**What this task involves:**
When you reach the line with "b) The swirl" in the data below, begin printing lines exactly, and stop once the line with "NOTE 3 A method" has been printed.
=== Material provided ===
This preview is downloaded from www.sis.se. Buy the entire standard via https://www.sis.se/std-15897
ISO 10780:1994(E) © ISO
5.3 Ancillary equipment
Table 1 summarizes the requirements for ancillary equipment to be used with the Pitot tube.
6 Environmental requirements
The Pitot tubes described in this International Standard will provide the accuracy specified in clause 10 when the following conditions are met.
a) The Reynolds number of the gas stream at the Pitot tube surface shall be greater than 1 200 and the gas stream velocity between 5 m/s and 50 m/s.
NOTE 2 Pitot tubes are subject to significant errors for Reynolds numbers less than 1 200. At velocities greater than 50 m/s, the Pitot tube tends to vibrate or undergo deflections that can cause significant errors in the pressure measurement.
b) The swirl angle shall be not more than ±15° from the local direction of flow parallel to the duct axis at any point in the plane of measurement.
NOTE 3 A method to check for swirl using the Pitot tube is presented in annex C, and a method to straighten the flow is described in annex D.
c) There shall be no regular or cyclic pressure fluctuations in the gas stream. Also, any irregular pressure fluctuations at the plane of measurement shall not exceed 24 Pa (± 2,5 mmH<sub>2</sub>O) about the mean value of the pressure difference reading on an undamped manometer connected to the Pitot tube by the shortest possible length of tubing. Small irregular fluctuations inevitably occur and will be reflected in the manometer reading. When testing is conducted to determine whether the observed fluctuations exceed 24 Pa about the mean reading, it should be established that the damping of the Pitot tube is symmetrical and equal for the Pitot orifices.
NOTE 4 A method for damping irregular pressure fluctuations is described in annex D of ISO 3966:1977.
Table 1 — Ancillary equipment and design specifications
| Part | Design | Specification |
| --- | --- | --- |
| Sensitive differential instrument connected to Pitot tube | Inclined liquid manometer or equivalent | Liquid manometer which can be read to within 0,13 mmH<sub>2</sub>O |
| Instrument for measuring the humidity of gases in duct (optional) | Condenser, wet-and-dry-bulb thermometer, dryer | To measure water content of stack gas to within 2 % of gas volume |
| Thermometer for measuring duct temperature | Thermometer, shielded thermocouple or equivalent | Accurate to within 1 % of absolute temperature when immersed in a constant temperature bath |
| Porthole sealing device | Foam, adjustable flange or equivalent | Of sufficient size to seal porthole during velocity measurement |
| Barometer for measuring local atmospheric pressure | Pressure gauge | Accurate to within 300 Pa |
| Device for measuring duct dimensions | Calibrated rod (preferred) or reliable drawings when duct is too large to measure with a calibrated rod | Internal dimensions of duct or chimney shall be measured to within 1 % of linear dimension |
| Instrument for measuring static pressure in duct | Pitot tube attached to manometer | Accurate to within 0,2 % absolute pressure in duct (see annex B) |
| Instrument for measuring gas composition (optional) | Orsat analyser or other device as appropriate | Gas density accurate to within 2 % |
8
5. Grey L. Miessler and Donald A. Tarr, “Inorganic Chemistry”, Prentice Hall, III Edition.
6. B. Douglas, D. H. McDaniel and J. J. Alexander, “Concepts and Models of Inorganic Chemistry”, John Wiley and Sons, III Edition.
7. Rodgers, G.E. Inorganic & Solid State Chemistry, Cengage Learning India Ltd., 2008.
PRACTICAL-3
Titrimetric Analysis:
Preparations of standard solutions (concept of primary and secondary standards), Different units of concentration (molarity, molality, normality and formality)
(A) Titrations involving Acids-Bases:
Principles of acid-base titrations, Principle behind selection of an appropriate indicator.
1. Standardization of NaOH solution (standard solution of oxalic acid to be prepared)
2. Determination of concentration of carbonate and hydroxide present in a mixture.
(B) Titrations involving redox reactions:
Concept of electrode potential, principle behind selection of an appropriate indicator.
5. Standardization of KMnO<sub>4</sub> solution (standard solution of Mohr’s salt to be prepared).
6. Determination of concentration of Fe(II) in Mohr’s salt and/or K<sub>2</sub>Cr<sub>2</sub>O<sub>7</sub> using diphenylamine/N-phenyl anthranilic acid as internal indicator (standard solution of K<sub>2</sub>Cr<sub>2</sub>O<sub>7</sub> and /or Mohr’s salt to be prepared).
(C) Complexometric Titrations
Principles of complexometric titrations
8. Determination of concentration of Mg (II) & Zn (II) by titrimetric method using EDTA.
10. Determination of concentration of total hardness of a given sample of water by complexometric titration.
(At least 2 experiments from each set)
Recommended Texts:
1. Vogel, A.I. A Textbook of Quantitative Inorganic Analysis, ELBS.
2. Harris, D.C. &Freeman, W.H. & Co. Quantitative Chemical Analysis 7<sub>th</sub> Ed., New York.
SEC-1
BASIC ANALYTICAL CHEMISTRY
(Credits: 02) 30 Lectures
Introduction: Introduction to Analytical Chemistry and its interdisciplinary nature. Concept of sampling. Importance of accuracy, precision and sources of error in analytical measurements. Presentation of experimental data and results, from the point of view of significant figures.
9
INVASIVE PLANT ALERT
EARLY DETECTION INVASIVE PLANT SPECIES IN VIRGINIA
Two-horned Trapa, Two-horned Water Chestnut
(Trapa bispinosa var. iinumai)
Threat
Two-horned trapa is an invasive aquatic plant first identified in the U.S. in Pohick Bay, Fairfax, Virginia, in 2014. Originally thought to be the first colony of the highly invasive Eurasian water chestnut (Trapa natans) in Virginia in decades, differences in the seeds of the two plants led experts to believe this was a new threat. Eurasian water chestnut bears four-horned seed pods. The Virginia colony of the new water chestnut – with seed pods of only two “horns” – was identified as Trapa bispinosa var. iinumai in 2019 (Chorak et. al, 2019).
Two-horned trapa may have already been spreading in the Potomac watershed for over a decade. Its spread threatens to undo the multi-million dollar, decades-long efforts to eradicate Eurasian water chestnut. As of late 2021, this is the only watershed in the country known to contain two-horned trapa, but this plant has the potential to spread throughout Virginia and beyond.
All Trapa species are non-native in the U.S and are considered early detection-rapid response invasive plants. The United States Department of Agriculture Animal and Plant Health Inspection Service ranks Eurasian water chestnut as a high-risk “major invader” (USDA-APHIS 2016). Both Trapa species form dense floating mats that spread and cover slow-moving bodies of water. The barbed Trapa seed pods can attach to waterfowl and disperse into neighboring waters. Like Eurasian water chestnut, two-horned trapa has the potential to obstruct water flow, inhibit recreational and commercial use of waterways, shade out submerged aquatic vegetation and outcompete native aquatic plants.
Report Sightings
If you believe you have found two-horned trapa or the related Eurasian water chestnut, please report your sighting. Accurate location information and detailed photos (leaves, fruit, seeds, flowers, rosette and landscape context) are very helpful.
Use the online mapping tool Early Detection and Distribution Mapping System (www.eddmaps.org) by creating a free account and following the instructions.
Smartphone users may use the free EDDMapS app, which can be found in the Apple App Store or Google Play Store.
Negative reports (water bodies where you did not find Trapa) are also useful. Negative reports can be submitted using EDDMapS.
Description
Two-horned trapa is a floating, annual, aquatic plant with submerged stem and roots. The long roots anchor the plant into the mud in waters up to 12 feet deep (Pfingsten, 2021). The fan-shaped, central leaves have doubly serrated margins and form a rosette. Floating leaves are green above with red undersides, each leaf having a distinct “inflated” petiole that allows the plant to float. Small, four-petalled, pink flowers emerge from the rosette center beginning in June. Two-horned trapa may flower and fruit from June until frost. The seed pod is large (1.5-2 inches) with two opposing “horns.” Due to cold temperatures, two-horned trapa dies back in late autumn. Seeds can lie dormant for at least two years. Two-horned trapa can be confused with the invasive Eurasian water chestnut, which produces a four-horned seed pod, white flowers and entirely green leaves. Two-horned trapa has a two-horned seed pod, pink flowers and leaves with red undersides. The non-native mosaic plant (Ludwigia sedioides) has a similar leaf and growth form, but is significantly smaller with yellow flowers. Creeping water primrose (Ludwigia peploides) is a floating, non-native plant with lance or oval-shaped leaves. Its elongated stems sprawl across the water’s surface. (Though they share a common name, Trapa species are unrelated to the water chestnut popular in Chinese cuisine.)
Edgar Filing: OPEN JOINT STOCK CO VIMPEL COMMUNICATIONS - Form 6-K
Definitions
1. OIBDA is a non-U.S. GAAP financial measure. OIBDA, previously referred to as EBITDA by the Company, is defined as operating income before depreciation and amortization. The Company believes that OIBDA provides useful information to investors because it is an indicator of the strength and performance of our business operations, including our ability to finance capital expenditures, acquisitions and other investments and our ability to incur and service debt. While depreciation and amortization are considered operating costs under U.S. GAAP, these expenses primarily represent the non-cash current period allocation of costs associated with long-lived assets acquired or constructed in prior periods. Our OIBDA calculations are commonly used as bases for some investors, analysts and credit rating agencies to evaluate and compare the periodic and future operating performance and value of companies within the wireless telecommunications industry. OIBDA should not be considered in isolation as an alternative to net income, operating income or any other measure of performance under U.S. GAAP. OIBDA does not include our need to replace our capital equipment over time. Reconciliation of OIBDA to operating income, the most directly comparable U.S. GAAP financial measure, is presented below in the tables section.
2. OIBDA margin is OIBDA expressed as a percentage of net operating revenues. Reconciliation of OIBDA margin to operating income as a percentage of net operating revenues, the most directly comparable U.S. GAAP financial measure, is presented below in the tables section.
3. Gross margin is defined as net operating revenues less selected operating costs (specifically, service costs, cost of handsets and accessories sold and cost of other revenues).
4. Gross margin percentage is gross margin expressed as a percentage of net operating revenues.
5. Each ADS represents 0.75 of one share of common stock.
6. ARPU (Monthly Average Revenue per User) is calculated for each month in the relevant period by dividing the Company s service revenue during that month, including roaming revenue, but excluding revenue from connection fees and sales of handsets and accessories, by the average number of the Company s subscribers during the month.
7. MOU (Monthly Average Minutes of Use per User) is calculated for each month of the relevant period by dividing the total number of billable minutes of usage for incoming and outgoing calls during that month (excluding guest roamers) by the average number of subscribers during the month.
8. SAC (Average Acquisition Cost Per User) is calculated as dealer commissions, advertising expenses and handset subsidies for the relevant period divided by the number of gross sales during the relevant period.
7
===
**Answer for the task:**
b) The swirl angle shall be not more than ±15° from the local direction of flow parallel to the duct axis at any point in the plane of measurement.
NOTE 3 A method to check for swirl using the Pitot tube is presented in annex C, and a method to straighten the flow is described in annex D.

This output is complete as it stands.